Mateo – Recensione
Coming of age di estrema sensibilità e legato a fatti realmente accaduti, la pellicola d’esordio della colombiana Maria Gamboa, già vincitrice del Grifone di Cristallo al Giffoni Film Festival 2014 e del Premio della giuria al Festival Internazionale di Cartagena 2014, Mateo, indaga con audacia e semplicità nella vita e nelle scelte coraggiose dei protagonisti, regalando uno scorcio di quell’America latina che non smette di sperare in un futuro migliore.
Mateo (Carlos Hernández), il protagonista, è un ragazzo di 16 anni che vive con la madre in un quartiere povero e violento, lungo la valle del fiume Magdalena, in Colombia. Raccoglie denaro frutto di estorsioni per conto dello zio e lo usa per aiutare sua madre, la quale accetta ma per necessità. Per non essere espulso dalla scuola, Mateo accetta di frequentare un gruppo teatrale diretto da un sacerdote, Padre David (Felipe Botero), molto attivo nel recupero sociale degli adolescenti. Mentre il ragazzo si scopre affascinato dalla libertà e dalla creatività del gruppo e anche messo sotto pressione dallo zio e sarà obbligato a compiere delle scelte difficili.
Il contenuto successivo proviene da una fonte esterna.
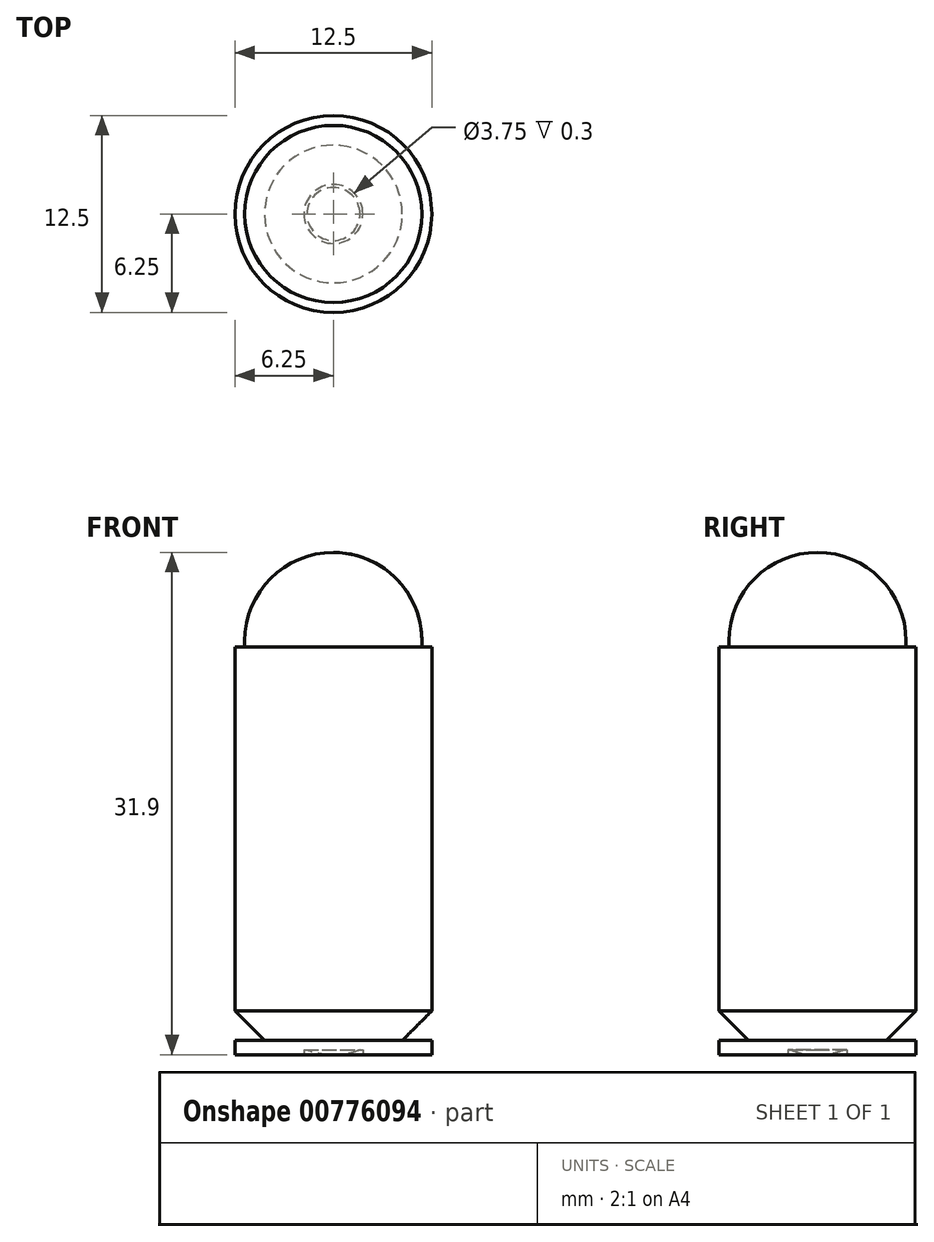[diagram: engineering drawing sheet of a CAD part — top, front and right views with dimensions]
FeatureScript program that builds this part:
annotation { "Feature Type Name" : "Feature", "Feature Type Description" : "" }
export const myFeature = defineFeature(function(context is Context, id is Id, definition is map)
    precondition{}
    {
        {
            assignVariable(context, id + "F0", {"name" : "Case", "anyValue" : 12.5});
        }
        {
            var Q0;
            Q0=qCreatedBy(makeId("Top.planeOp"),FACE);
            var sketch = newSketch(context, id + "F1", { "sketchPlane" : qUnion([Q0])});
            skCircle(sketch, "E0", {"center": v(0, 0) * mm, "radius": 6.25 * mm});
            skSolve(sketch);
        }
        {
            var Q0;
            Q0=makeQuery(id+"F1.imprint","IMPRINT",FACE,{"disambiguationData":[TD([[makeQuery(id+"F1.imprint","IMPRINT",EDGE,{"derivedFrom":sQuery(id+"F1.wireOp",EDGE,"E0")}),1.0]])]});
            extrude(context, id + "F2", {"entities" : qUnion([Q0]), "depth" : (2 * getVariable(context, 'Case')) * mm, "offsetDistance" : 25 * mm});
        }
        {
            var Q0;
            Q0=makeQuery(id+"F2.opExtrude","CAP_FACE",FACE,{"disambiguationData":[OSD([sQuery(id+"F1.wireOp",EDGE,"E0")])],"isStart":false});
            var sketch = newSketch(context, id + "F3", { "sketchPlane" : qUnion([Q0])});
            skPoint(sketch, "E1", {"position": v(0, 0) * mm});
            skCircle(sketch, "E2", {"center": v(0, 0) * mm, "radius": 5.62 * mm});
            skSolve(sketch);
        }
        {
            var Q0;
            Q0=makeQuery(id+"F3.imprint","IMPRINT",FACE,{"disambiguationData":[TD([[makeQuery(id+"F3.imprint","IMPRINT",EDGE,{"derivedFrom":sQuery(id+"F3.wireOp",EDGE,"E2")}),1.0]])]});
            extrude(context, id + "F4", {"entities" : qUnion([Q0]), "operationType" : NewBodyOperationType.ADD, "depth" : (.48 * getVariable(context, 'Case')) * mm, "offsetDistance" : 25 * mm});
        }
        {
            var Q0;
            Q0=makeQuery(id+"F4.opExtrude","CAP_EDGE",EDGE,{"disambiguationData":[OSD([sQuery(id+"F3.wireOp",EDGE,"E2")])],"isStart":false});
            fillet(context, id + "F5", {"entities" : qUnion([Q0]), "radius" : (.45 * getVariable(context, 'Case')) * mm, "tangentPropagation" : true, "allowEdgeOverflow" : false});
        }
        {
            var Q0;
            Q0=makeQuery(id+"F2.opExtrude","CAP_EDGE",EDGE,{"disambiguationData":[OSD([sQuery(id+"F1.wireOp",EDGE,"E0")])],"isStart":true});
            chamfer(context, id + "F6", {"entities" : qUnion([Q0]), "width" : (0.15 * getVariable(context, 'Case')) * mm, "tangentPropagation" : true});
        }
        {
            var Q0;
            Q0=makeQuery(id+"F2.opExtrude","CAP_FACE",FACE,{"disambiguationData":[OSD([sQuery(id+"F1.wireOp",EDGE,"E0")])],"isStart":true});
            var sketch = newSketch(context, id + "F7", { "sketchPlane" : qUnion([Q0])});
            skCircle(sketch, "E3", {"center": v(0, 0) * mm, "radius": 6.25 * mm});
            skSolve(sketch);
        }
        {
            var Q0;
            Q0=makeQuery(id+"F7.imprint","IMPRINT",FACE,{"disambiguationData":[TD([[makeQuery(id+"F7.imprint","IMPRINT",EDGE,{"derivedFrom":sQuery(id+"F7.wireOp",EDGE,"E3")}),1.0]])]});
            var Q1;
            {var subQ0=sQuery(id+"F1.wireOp",EDGE,"E0");Q1=makeQuery(id+"F7.imprint","IMPRINT",FACE,{"disambiguationData":[TD([[makeQuery(id+"F7.imprint","IMPRINT",EDGE,{"derivedFrom":makeQuery(id+"F6.opChamfer","BLEND_EDGE",EDGE,{"blendedFrom":[makeQuery(id+"F2.opExtrude","CAP_EDGE",EDGE,{"disambiguationData":[OSD([subQ0])],"isStart":true}),makeQuery(id+"F2.opExtrude","CAP_FACE",FACE,{"disambiguationData":[OSD([subQ0])],"isStart":true})],"blendedInto":[makeQuery(id+"F2.opExtrude","CAP_FACE",FACE,{"disambiguationData":[OSD([subQ0])],"isStart":true})]})}),1.0]])]});}
            extrude(context, id + "F8", {"entities" : qUnion([Q0, Q1]), "operationType" : NewBodyOperationType.ADD, "depth" : 0.9 * mm, "offsetDistance" : 25 * mm});
        }
        {
            var Q0;
            Q0=makeQuery(id+"F8.opExtrude","CAP_FACE",FACE,{"disambiguationData":[OSD([sQuery(id+"F7.wireOp",EDGE,"E3")])],"isStart":false});
            var sketch = newSketch(context, id + "F9", { "sketchPlane" : qUnion([Q0])});
            skCircle(sketch, "E4", {"center": v(0, 0) * mm, "radius": 1.88 * mm});
            skSolve(sketch);
        }
        {
            var Q0;
            Q0 = qSketchRegion(id + "F9", true);
            extrude(context, id + "F10", {"entities" : qUnion([Q0]), "operationType" : NewBodyOperationType.REMOVE, "oppositeDirection" : true, "depth" : .3 * mm, "offsetDistance" : 25 * mm});
        }
        {
            var Q0;
            Q0=makeQuery(id+"F10.boolean.opBoolean","COPY",FACE,{"derivedFrom":makeQuery(id+"F10.opExtrude","CAP_FACE",FACE,{"disambiguationData":[OSD([sQuery(id+"F9.wireOp",EDGE,"E4")])],"isStart":false})});
            var sketch = newSketch(context, id + "F11", { "sketchPlane" : qUnion([Q0])});
            skCircle(sketch, "E5", {"center": v(0, 0) * mm, "radius": 1.69 * mm});
            skSolve(sketch);
        }
        {
            var Q0;
            Q0=makeQuery(id+"F11.imprint","IMPRINT",FACE,{"disambiguationData":[TD([[makeQuery(id+"F11.imprint","IMPRINT",EDGE,{"derivedFrom":sQuery(id+"F11.wireOp",EDGE,"E5")}),1.0]])]});
            extrude(context, id + "F12", {"entities" : qUnion([Q0]), "operationType" : NewBodyOperationType.ADD, "depth" : .3 * mm, "offsetDistance" : 25 * mm});
        }
        {
            var Q0;
            Q0=makeQuery(id+"F12.opExtrude","CAP_FACE",FACE,{"disambiguationData":[OSD([sQuery(id+"F11.wireOp",EDGE,"E5")])],"isStart":false});
            fillet(context, id + "F13", {"entities" : qUnion([Q0]), "radius" : (.3 * getVariable(context, 'Case')) * mm, "tangentPropagation" : true, "allowEdgeOverflow" : false});
        }
    });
Imboccare la retta via, propendere per la legalità e soprattutto per l’indipendenza e una più serena quotidianità, questi i sogni del protagonista, uno dei tanti ragazzi prestati alla “mala” per sopravvivere nel luogo in cui è nato. Il panorama buio della coercizione imposto dallo zio delinquente si contrappone al clima di gioia, creatività e amore, che Mateo trova nel gruppo di giovani guidato da un divertente sacerdote.
È proprio la figura di Padre David, personaggio ispirato ad una persona reale (Guido Ripamonti, attore e regista che opera nelle aree periferiche colombiane), che si contrappone al villain della storia, per far risaltare la forza d’animo e la volontà di Mateo, che diventa simbolo della gioventù disorientata, ma ancora recuperabile.
Maria Gamboa indaga con attenzione, standogli il più vicino possibile, proprio la forza d’animo del protagonista; il nervosismo della camera quasi documentaristico, sottolinea la costante e pericolosa quotidianità del sobborgo povero e malfamato e costruisce la trama, seguendo passo passo Mateo.
Delicatezza, passione e sincerità, la regia della Gamboa si muove in questo verso, mettendo in scena una narrazione (la sceneggiatura è di Adriana Arjona) che di per sé è abbastanza prevedibile e costruita, ma impreziosita da una degna regia e da bravi interpreti, in special modo Hernández e Botero, nonostante la classicità dei personaggi che interpretano.
La pellicola tutto sommato quindi, si dimostra come una buona opera prima, ancorata alla realtà e nonostante un’ingenuità di fondo nella storia, l’accuratezza e ricercatezza visiva sono la dimostrazione della sensibilità della regista, che dà forma e rende dignità e giustizia al film.